■ Exercise A ■
Answer these questions using the Lake Loader configuration reference, one answer per line:
(i) Which Lake Loader version is the reference written for?
(ii) Which URI prefix should `output.good.location` start with on Azure?
(iii) Which Delta feature do the default table properties configure for the Snowplow timestamp columns?

■ Excerpt provided ■
Lake Loader configuration reference

The configuration reference in this page is written for Lake Loader 0.6.3

Table configuration

Delta Lake
Iceberg / Glue

Parameter	Description
`output.good.location`	Required, e.g. `gs://mybucket/events`. URI of the bucket location to which to write Snowplow enriched events in Delta format. The URI should start with the following prefix: `s3a://` on AWS `gs://` on GCP `abfs://` on Azure
`output.good.deltaTableProperties.*`	Optional. A map of key/value strings corresponding to Delta's table properties. These can be anything from the Delta table properties documentation. The default properties include configuring Delta's data skipping feature for the important Snowplow timestamp columns: `load_tstamp`, `collector_tstamp`, `derived_tstamp`, `dvce_created_tstamp`.

■ Records provided ■
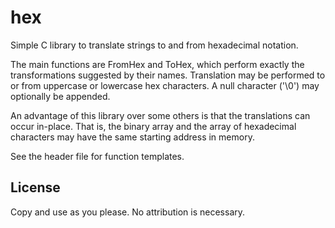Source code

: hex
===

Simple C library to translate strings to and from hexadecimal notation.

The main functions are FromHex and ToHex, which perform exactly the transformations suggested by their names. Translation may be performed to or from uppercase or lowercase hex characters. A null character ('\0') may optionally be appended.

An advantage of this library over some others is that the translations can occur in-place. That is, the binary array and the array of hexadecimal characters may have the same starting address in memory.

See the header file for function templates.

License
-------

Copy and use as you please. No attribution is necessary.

■ Exercise B ■
Render the lines of the records as a JSON list of strings, one string per line and with blank lines left out. Begin at the start of the records, stop after the line containing "Simple C library", and leave the pictures out.

■ Answer space A ■
(i) 0.6.3
(ii) `abfs://`
(iii) Data skipping

■ Answer space B ■
[
  "Source code",
  ": hex",
  "===",
  "Simple C library to translate strings to and from hexadecimal notation."
]